Drei Szenarien gibt es, die laut Saab für Schwedens zukünftiges Kampfflugzeug im Raum stehen. Bei einer Pressekonferenz auf der Singapore Airshow skizzierte Peter Nilsson, bei Saab verantwortlich für fortschrittliche Luftfahrtprogramme, die möglichen Optionen: "Möglichkeit eins ist, dass Schweden ein völlig neues Kampfflugzeug eigenständig entwickelt. Möglichkeit zwei ist internationale Zusammenarbeit und eine dritte Möglichkeit ist der Kauf fertiger Systeme aus dem Ausland."
Mit seiner stolzen Kampfflugzeug-Tradition dürfte die dritte Option für Saab, aber auch für Schweden generell, eher schwer vorstellbar sein – entwickelten die Schweden doch in der Vergangenheit stets alle ihre Jet-Fighter selbst, von der frühen J-29 Tunnan über die Delta-Ikonen Draken und Viggen bis hin zur heutigen JAS-39 Gripen. Aus diesem Grund erhielt Saab bereits im vergangenen Herbst den Auftrag, entsprechende Konzeptstudien für einen Zukunfts-Kampfjet anzufertigen.

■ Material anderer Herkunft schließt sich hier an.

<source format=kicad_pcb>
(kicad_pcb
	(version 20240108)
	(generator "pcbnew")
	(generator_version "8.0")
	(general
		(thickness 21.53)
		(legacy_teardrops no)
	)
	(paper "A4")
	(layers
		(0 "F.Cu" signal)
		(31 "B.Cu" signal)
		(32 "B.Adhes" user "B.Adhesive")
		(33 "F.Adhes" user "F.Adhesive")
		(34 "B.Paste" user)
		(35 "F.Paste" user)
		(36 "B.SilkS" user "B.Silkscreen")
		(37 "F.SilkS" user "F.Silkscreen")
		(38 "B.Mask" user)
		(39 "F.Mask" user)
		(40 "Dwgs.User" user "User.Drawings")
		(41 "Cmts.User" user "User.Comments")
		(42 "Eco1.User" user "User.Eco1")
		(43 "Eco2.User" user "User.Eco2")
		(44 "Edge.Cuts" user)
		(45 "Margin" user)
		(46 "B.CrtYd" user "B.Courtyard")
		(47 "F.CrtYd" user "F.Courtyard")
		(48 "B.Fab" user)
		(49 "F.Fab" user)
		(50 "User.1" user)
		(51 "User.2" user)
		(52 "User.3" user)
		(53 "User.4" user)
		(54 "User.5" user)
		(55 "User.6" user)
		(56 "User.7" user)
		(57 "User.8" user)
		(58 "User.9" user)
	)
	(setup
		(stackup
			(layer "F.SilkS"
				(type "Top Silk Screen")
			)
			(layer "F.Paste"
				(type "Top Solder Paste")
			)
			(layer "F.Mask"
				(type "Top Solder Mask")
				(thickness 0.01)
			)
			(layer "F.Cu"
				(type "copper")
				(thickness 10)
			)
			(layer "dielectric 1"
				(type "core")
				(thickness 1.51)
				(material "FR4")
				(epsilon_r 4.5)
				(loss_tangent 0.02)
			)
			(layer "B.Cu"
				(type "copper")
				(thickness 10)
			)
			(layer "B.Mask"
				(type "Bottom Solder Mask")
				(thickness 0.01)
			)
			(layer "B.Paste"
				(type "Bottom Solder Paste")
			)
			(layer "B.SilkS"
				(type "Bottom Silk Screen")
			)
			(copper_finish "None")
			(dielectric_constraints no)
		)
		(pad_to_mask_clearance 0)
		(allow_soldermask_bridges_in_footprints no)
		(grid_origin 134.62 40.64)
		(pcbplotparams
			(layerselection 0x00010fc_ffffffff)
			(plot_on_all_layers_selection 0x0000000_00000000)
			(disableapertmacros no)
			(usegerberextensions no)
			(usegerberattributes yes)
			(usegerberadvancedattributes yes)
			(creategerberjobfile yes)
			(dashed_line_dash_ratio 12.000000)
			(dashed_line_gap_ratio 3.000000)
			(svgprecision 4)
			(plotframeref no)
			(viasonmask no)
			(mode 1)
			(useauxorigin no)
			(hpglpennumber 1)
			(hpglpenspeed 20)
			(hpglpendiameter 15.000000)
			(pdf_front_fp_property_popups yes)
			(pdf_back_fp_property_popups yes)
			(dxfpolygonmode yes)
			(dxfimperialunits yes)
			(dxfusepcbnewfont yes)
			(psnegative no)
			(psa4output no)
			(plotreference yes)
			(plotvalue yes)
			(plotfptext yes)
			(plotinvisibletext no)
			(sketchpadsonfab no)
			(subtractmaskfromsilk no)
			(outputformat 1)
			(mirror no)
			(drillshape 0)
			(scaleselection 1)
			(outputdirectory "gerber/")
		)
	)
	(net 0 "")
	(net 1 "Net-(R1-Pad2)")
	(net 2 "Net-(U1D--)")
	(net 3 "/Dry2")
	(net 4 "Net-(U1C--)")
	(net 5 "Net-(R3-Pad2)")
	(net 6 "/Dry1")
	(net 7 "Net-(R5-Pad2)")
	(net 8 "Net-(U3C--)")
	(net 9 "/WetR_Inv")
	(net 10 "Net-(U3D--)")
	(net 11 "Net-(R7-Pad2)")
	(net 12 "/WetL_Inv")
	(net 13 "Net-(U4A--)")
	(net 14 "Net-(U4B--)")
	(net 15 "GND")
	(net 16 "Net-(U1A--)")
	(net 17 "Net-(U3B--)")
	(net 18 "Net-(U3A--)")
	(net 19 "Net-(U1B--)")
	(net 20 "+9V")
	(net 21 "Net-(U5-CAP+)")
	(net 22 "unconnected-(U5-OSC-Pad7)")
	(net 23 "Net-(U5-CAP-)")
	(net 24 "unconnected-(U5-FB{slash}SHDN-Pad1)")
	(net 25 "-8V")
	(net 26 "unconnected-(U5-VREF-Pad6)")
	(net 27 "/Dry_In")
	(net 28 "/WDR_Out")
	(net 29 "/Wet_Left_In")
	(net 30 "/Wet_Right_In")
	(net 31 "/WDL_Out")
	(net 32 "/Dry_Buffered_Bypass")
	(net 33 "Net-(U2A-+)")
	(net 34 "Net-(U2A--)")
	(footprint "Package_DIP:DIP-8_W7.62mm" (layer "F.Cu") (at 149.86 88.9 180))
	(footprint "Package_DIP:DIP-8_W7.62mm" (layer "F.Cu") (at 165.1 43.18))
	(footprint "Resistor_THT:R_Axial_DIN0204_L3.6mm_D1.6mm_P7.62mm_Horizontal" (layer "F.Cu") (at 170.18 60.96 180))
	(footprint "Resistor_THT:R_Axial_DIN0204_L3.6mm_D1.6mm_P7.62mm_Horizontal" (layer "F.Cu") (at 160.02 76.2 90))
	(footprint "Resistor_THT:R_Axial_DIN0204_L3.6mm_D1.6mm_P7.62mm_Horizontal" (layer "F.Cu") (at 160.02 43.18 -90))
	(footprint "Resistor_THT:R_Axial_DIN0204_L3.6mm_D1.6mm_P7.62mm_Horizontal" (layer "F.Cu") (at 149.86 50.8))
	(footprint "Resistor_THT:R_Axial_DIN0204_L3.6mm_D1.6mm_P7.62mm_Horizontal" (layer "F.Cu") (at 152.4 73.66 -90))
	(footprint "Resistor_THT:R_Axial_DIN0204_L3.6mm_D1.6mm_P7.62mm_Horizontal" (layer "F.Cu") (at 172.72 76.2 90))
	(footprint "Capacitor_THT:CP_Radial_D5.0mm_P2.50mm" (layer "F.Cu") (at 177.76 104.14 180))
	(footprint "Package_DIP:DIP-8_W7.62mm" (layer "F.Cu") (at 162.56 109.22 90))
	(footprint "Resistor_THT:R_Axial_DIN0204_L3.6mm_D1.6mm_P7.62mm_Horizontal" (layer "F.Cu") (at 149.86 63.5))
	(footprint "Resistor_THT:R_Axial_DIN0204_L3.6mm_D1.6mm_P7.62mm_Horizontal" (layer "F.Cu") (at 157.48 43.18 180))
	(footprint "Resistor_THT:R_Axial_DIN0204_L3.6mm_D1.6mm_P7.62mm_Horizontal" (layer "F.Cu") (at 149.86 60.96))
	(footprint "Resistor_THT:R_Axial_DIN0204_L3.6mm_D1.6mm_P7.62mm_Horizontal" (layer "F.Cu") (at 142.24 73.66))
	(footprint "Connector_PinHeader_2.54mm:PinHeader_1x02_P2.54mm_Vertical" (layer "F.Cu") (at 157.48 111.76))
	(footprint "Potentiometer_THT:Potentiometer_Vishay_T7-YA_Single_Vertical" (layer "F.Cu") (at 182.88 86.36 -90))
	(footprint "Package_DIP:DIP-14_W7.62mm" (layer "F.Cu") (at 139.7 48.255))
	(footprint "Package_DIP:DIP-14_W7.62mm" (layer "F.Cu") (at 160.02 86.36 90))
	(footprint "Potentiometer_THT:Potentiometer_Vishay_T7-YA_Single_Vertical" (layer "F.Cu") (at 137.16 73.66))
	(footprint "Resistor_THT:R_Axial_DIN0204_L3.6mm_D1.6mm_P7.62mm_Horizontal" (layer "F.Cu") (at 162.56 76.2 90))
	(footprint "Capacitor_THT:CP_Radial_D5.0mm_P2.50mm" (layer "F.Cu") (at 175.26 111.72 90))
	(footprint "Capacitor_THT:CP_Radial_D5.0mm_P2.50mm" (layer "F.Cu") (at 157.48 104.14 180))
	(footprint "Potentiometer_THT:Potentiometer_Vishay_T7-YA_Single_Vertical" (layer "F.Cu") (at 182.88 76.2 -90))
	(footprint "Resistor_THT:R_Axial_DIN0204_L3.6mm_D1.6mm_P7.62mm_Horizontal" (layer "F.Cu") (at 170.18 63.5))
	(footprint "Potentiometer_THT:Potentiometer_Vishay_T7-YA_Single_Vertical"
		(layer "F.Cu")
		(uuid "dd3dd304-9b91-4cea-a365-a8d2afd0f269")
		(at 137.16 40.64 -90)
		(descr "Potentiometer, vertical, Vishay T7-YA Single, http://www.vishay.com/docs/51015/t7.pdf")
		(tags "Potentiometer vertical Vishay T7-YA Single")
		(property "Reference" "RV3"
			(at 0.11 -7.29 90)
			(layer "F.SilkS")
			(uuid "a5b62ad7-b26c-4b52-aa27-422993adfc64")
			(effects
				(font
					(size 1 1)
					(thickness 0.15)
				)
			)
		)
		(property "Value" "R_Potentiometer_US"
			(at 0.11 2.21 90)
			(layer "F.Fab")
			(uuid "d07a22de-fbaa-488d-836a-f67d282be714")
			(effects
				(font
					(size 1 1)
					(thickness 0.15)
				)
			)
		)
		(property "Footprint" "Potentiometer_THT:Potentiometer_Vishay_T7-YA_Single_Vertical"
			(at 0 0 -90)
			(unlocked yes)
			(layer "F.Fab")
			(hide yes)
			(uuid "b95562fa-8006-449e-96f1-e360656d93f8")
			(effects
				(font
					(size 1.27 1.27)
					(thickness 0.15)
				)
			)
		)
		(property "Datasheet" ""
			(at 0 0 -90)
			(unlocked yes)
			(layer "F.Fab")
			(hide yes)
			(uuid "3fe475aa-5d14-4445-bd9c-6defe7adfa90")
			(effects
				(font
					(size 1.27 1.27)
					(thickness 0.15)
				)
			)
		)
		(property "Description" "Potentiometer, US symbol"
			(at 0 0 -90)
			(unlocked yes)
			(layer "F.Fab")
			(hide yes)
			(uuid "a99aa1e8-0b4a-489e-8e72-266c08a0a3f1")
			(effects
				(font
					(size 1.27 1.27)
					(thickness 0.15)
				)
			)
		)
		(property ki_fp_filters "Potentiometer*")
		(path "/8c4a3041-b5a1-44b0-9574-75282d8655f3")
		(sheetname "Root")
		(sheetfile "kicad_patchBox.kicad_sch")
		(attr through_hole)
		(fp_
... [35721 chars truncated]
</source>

Die ersten Früchte dieser Arbeit sollen laut Saab-Manager Nilsson schon im kommenden Jahr sichtbar werden: 2027 plant das Unternehmen den Erstflug eines ersten, wenngleich unbemannten Tech-Demonstrators.

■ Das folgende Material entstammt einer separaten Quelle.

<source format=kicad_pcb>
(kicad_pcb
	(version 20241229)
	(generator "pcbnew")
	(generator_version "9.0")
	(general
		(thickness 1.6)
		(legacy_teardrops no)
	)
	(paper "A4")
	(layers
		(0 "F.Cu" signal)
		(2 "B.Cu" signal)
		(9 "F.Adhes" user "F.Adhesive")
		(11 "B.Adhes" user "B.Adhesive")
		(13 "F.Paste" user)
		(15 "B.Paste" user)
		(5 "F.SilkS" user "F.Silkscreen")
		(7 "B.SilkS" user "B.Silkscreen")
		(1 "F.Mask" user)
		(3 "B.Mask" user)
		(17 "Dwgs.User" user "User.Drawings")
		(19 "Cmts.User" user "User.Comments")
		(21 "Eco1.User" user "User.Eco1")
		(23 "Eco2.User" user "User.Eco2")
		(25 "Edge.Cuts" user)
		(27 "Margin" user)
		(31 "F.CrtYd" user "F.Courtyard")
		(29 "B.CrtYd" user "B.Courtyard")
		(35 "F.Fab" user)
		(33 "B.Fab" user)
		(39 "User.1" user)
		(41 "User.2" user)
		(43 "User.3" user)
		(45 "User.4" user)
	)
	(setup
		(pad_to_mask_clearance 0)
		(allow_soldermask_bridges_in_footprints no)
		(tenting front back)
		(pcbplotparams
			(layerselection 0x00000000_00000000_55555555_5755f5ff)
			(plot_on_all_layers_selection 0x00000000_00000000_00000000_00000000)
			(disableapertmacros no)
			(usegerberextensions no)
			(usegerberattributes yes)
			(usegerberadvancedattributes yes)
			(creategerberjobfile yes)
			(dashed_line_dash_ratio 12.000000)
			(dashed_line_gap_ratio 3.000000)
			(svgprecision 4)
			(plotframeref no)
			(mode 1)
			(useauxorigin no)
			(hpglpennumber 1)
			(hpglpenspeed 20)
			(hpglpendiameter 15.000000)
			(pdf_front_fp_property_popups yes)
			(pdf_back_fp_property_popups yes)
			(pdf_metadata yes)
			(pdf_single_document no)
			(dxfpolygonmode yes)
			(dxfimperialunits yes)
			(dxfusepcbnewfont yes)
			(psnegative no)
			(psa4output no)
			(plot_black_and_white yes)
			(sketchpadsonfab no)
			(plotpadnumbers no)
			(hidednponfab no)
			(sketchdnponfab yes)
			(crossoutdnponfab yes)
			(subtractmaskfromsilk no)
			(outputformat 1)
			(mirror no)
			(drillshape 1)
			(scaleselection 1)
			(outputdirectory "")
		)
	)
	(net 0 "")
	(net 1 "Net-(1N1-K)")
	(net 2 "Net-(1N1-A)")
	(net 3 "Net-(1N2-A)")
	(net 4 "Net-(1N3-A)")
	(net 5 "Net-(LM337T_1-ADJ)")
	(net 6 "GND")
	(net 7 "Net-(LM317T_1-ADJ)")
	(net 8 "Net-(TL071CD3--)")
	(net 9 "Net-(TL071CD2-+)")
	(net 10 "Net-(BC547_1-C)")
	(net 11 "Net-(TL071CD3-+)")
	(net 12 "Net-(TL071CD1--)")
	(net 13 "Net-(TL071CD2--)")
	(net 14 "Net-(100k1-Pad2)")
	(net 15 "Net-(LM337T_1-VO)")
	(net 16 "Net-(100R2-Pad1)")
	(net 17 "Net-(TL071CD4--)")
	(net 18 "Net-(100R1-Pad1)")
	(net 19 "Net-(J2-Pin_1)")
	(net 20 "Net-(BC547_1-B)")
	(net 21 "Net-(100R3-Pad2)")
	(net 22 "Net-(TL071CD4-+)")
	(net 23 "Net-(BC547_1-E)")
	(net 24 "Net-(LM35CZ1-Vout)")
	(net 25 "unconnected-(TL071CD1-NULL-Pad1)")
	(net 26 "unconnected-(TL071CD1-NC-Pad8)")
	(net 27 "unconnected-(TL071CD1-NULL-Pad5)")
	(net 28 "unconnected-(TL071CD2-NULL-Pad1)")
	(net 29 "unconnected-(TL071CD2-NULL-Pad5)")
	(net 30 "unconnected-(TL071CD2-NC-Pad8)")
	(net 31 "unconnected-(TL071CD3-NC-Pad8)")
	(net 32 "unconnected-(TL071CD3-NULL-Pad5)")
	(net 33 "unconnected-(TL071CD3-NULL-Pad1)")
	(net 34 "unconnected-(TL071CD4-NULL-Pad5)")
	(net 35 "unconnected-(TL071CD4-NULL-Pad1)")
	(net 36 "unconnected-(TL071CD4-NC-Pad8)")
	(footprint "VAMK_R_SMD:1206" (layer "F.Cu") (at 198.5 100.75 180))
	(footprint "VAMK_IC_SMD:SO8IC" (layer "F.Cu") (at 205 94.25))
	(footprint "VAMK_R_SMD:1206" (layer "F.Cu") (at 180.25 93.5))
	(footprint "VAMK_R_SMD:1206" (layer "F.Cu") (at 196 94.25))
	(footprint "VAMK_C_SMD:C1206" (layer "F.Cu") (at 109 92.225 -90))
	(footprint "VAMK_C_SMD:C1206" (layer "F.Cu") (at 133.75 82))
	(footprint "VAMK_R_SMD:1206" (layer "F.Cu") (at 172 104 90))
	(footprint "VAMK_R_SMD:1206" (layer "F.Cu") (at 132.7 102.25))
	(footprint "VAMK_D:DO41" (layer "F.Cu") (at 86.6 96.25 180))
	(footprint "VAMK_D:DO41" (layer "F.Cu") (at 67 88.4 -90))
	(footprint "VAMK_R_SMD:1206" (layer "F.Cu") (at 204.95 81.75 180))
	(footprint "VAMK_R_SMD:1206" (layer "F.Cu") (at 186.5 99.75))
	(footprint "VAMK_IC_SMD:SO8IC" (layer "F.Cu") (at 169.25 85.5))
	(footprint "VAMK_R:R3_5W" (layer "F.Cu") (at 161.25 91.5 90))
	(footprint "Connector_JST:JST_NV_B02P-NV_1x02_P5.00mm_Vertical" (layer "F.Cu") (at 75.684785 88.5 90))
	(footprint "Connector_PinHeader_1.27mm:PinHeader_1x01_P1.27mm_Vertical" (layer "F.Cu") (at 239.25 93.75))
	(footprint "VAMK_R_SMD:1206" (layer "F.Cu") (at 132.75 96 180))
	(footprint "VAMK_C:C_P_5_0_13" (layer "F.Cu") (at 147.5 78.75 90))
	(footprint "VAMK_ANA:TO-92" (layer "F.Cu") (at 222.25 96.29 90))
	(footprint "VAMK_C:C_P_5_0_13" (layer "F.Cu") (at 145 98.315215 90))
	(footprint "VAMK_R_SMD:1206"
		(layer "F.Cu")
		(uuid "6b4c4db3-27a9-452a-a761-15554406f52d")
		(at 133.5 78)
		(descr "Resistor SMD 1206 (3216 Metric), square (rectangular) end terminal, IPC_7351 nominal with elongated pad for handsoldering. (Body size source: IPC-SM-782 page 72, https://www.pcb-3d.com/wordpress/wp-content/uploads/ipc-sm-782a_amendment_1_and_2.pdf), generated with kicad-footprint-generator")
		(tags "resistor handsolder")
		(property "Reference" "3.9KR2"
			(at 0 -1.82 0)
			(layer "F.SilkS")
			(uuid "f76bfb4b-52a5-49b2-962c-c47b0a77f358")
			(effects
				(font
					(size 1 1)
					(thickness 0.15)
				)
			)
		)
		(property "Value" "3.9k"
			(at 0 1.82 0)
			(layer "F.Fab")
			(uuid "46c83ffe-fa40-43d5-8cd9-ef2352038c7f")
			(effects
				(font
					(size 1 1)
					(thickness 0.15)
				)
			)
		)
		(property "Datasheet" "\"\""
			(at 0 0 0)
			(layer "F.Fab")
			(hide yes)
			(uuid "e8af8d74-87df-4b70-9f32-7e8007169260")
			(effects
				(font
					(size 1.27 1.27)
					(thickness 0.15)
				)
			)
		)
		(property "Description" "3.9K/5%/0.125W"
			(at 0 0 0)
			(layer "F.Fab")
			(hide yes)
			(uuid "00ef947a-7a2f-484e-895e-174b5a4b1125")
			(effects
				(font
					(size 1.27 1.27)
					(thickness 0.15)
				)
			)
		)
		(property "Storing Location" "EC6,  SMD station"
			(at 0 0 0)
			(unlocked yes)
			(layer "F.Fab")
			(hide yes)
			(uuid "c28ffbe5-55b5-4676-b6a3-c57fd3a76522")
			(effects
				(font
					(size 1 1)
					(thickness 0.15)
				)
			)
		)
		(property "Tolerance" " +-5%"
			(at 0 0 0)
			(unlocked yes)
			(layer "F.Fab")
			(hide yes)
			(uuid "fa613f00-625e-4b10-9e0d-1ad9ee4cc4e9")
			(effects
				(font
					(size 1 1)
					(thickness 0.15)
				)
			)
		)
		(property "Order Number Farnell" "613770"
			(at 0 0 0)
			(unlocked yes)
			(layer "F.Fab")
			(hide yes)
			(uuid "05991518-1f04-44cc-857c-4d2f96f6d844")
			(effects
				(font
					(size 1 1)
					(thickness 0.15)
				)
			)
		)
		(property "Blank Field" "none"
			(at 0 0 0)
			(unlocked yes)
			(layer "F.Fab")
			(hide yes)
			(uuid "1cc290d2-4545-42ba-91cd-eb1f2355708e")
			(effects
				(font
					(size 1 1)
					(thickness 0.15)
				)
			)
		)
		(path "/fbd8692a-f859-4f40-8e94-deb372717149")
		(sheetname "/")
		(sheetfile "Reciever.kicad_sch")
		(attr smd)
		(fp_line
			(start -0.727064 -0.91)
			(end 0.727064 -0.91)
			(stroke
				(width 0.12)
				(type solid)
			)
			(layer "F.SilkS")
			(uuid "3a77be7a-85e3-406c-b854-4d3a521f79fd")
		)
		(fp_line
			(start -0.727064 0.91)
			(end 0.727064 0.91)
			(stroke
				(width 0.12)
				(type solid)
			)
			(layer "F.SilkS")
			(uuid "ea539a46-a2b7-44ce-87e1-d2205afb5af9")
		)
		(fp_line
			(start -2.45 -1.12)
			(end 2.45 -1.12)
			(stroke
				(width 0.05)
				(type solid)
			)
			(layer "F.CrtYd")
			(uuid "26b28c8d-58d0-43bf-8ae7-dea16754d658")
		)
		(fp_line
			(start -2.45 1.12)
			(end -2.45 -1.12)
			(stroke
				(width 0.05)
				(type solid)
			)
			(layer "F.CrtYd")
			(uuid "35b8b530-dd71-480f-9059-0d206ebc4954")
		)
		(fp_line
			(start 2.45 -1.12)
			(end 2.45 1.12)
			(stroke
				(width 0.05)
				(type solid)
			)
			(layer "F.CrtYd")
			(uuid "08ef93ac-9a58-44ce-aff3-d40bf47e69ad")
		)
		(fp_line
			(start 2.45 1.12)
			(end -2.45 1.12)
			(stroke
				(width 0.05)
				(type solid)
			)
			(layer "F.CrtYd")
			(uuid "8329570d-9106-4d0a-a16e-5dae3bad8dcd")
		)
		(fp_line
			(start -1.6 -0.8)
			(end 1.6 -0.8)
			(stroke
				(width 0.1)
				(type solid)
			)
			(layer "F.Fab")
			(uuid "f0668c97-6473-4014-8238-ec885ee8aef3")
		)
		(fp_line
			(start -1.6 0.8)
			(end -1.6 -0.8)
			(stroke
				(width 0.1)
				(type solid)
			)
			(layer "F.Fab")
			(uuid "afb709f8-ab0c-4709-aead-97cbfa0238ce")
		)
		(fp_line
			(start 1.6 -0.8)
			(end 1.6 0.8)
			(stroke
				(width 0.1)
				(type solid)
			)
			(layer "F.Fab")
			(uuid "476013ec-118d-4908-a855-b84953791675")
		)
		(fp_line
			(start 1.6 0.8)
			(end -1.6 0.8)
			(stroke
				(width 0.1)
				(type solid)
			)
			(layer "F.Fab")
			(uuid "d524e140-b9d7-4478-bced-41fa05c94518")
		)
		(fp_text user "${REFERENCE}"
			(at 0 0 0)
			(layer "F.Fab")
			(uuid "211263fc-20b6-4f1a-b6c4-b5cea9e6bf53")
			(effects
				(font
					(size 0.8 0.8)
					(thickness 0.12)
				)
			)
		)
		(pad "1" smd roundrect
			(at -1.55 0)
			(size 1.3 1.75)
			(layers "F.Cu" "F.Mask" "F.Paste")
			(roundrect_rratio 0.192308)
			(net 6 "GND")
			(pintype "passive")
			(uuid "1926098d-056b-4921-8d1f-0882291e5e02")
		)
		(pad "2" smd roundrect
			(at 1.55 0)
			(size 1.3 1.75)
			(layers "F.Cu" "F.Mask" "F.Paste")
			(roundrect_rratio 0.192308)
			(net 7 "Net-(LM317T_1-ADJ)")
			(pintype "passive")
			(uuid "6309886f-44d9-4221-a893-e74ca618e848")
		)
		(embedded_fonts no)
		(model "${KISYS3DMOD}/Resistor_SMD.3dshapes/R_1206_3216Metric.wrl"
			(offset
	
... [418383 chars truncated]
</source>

Saab hofft darauf, auch die nächste Fighter-Generation im Alleingang zu entwickeln. 2030 soll dazu die Entscheidung fallen.
Netzwerk-Fighter mit Winter-Tarnkappe
Mit dem unbemannten Testflugzeug in Kampfjet-Größe läutet Saab die nächste Phase der Entwicklung ein, an deren Ende im Idealfall ein in schwedischer Eigenregie entstandenes Stealth-Kampfflugzeug der sechsten Generation stehen soll – samt entsprechend vernetzter "Combat Cloud" und Drohnen als loyal wingmen. Ob es tatsächlich dazu kommt, hängt davon ab, welche Weichen die Politik stellt. Eine Entscheidung für eine der drei genannten Optionen soll die Regierung in Stockholm spätestens 2030 treffen.
Ein wichtiger Aspekt im von Saab vorangetriebenen Entwurf wedren "robuste" Tarnkappentechnologien sein, die auch unter harten skandinavischen Winterbedingungen zuverlässig funktionieren und – typisch schwedisch – dezentral instandgehalten werden können. Künstliche Intelligenz und additive Fertigungsverfahren sollen von Beginn an ebenfalls eine bedeutsame Rolle spielen.
Software-Technologie aus der Gripen E
Der Demonstrator, der 2027 abheben soll, wird gemäß Saab im Unterschallbereich unterwegs sein – ein zweiter, überschallfähiger Tech-Träger ist ebenfalls in Planung. Details zum Triebwerk verrät der Konzern noch nicht. Jedoch sollen die Versuchsflugzeuge die sogenannte, aus der Gripen E bekannte "Split-Software-Core"-Technologie nutzen, bei der operative Softwarefunktionen von flugkritischen Funktionen getrennt werden. Dadurch lässt sich laut Saab-Mann Nilsson "das taktische System der Gripen schnell und kontinuierlich aktualisieren, bei minimalen Ausfallzeiten des Flugzeugs und ohne Sicherheitsbedenken."